Even though 32 people have been executed in the state using compounded pentobarbital without incident, the five Texas prisoners requested stays of execution, alleging the compounded drug still posed a risk of unnecessary pain and should be retested before their executions.
In a Sept. 12 decision in Wood v. Collier, Fifth Circuit Judge Patrick Higginbotham noted that when pentobarbital is the sole drug used to execute, unconsciousness precedes death.

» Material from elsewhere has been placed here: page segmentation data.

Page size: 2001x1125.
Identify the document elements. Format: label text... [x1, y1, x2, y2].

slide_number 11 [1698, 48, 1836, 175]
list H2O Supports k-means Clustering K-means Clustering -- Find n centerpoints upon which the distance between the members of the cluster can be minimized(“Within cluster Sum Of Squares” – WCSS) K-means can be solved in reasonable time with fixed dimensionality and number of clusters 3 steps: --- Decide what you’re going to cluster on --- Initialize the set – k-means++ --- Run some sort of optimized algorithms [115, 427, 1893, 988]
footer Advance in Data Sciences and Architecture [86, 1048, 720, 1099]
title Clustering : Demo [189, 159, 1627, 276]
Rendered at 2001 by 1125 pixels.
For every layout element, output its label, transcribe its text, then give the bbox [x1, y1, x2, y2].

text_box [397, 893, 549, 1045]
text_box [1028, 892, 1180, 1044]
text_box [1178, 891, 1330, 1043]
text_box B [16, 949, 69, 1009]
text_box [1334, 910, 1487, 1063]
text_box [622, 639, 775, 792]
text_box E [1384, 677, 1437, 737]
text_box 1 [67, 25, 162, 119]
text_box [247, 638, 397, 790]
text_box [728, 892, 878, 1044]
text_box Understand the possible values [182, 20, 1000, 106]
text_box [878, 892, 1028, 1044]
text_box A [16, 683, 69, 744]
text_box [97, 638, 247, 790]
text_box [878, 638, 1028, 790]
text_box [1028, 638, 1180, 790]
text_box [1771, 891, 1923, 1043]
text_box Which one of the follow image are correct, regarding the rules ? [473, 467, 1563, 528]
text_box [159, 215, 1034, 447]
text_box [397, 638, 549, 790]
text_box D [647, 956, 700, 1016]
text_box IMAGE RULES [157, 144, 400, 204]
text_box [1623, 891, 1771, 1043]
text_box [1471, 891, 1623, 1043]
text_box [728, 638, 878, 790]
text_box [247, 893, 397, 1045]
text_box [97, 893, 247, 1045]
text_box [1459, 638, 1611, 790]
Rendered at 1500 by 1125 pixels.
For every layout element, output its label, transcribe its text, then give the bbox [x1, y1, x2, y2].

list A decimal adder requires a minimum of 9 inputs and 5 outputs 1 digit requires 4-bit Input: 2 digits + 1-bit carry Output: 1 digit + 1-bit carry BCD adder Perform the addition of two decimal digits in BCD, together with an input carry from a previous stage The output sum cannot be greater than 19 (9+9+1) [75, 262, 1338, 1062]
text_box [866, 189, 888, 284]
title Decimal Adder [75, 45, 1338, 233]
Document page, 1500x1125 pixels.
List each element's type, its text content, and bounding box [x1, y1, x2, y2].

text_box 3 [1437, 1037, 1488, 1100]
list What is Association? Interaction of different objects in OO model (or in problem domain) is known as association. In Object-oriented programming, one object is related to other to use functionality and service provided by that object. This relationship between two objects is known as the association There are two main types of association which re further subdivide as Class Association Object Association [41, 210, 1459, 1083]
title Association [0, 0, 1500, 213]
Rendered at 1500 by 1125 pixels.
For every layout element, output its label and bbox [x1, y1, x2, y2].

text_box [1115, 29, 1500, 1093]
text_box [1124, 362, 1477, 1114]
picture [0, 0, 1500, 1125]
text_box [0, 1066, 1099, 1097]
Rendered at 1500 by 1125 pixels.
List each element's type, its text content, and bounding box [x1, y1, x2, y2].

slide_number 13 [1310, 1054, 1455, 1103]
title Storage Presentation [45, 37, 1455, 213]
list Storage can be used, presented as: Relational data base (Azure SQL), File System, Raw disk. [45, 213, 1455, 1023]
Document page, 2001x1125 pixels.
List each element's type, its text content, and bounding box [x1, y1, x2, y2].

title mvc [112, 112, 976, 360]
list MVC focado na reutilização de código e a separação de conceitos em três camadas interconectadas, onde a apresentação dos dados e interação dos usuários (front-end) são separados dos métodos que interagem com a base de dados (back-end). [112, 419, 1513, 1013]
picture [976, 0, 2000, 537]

He also concluded that the five prisoners did not have an equal protection right under the U.S. Constitution's Fourteenth Amendment to have the compounded drug retested before its use in their executions.
"However one kneads the protean language of equal protection jurisprudence, the inescapable reality is that these prisoners have not demonstrated that a failure to retest brings the unnecessary pain forbidden by the Eight Amendment," Higginbotham wrote. "Attempting to bridge this shortfall in their submission with equal protection language, while creative, brings an argument that is ultimately no more than word play."
While he denied their stays of execution, Higginbotham did note the five prisoners have spent decades residing on death row—something that gives the judge pause.
"Texas has a strong interest in enforcing the judgments of its courts in criminal cases, but the public interest writ large takes no sides here. The finality of a death sentence and, with it, the inherent risk of uncertainty demand diligent effort by all," Higginbotham wrote.
"These prisoners have enjoyed that effort—with two of them residing on death row in excess of twenty years. The reality may give pause to the entire enterprise, but does not bespeak neglect of bench and bar," Higginbotham wrote. "To these eyes, a system that leaves persons on death row for over two decades more surely taxes the Eighth Amendment's prohibition of undue suffering than does the elusive search for minimum pain for those brief moments of passage across the river."
Texas leads the nation in executions and has put 537 people to death since 1976.